A negação da realidade vai nos cobrar um preço alto
Por Miguel Torres
Os números do Ministério da Saúde mostram que, com mais de 100 mil brasileiros vitimados durante a pandemia, o número de mortes causadas pelo novo coronavírus supera a média de óbitos diários por câncer e por doenças isquêmicas do coração.
Doença grave, de curso clínico ainda não bem compreendido, sem qualquer tratamento específico ou vacina a curto prazo, requer o engajamento de todos para sua superação.
Tomando de assalto a todos nós, atingiu em cheio nossa falsa ilusão de que os inacreditáveis avanços da moderna tecnologia protegeriam nossa integridade física, nos mantendo a salvo das epidemias do passado.
A pandemia tem sido objeto de discussões envolvendo desde argumentos racionais até misticismos infundados, provocando reações antagônicas, das quais a mais notável é a negação da realidade.
Protelamos a ida ao médico por temor de um diagnóstico grave, retardamos a busca do resultado de uma biópsia ou a esquecemos no fundo de uma gaveta. Em uma reação extremada, alguns chegam mesmo a destruir o resultado de seus exames. Boa parte, após um período de sofrida reflexão, volta a encarar a concreta realidade dos fatos.
Cidadãos em todo o mundo em clima de completo negacionismo desqualificam a gravidade da doença e sugerem tratamentos sem qualquer comprovação. Muitos se recusam mesmo a cumprir as determinações do uso da proteção facial, distanciamento social e rotineira higienização das mãos. Verdadeiras multidões se reúnem nos mais diversos países contra tais medidas, invocando desde pretensas violações de liberdades individuais às mais variadas teorias conspiratórias. Se irmanam, em um gesto totalmente irracional, indivíduos de distintos estratos sociais e de variados graus de acesso à cultura formal.

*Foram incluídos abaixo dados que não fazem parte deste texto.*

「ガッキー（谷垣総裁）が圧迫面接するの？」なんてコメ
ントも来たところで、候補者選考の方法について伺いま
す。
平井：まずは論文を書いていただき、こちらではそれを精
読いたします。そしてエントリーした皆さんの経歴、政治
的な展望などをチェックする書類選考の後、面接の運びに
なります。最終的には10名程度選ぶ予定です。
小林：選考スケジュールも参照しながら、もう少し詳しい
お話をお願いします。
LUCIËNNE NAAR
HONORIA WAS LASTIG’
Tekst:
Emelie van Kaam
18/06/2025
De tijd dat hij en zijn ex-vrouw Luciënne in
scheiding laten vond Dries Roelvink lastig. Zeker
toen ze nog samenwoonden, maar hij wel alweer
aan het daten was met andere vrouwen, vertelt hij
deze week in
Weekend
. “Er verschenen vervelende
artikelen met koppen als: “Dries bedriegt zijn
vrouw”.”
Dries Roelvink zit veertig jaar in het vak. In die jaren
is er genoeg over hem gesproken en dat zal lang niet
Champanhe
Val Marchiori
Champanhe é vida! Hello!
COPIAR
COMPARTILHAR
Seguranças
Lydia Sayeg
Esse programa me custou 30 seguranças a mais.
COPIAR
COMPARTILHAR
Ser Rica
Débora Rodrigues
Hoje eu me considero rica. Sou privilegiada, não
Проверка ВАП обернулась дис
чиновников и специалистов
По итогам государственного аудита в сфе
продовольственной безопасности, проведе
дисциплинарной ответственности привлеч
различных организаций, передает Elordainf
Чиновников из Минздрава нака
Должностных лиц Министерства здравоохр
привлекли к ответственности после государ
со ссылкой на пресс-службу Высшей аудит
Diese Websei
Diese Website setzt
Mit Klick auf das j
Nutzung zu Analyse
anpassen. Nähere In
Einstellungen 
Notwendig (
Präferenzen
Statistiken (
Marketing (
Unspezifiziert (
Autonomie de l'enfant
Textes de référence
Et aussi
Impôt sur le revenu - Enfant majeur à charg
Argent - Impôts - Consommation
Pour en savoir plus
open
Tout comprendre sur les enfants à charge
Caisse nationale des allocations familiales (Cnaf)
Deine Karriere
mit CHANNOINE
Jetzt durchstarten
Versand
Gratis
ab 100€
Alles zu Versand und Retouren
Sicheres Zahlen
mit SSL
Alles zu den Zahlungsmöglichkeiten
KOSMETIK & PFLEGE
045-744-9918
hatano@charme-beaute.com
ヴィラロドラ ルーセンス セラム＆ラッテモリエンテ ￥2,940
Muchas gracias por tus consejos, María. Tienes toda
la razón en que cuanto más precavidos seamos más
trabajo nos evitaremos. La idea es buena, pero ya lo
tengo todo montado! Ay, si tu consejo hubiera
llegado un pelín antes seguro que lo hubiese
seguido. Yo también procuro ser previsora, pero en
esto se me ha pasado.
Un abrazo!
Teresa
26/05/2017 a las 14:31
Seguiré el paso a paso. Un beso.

Vê-se igualmente uma tentativa de se desqualificar a ciência, atribuindo falsamente graves erros a organismos internacionais e a institutos de pesquisa.
Como nos ensinam os epistemologistas (filósofos que estudam a constituição do saber) toda teoria científica tem obrigatoriamente três predicados. Nenhuma, seja no campo de ciências exatas ou biológicas, é capaz de compreender todo o fenômeno estudado, deve ser passível de questionamento científico, e finalmente, será obrigatoriamente transitória. Tomar uma afirmação científica como sinônimo de verdade, conceito imutável, é equipará-la erroneamente a um conceito de ordem moral ou religiosa.
Vamos todos aprendendo durante esse árduo caminho. Cientistas e a indústria farmacêutica em todo o mundo se encontram vivamente empenhados na procura de uma vacina. Temos feito avanços notáveis nesta área, porém estamos em uma fase ainda muito preliminar. Certamente, chegaremos lá, com muito empenho e alguma sorte, ela deve estar disponível para o público nos próximos anos.
Até lá, seria bem útil se fossemos menos arrogantes – reconhecendo nossas limitações diante da pandemia, solidários e cuidando de nossa saúde física e mental. Um lembrete muito importante, até que esses tempos estranhos passem, o que certamente acontecerá: lave as mãos, use máscaras e mantenha o distanciamento social sempre que possível.
A negação da realidade tem nos cobrado e ainda nos exigirá num preço excessivamente alto!
*Miguel Torres é Radio-oncologista e presidente do Instituto de Radioterapia São Francisco.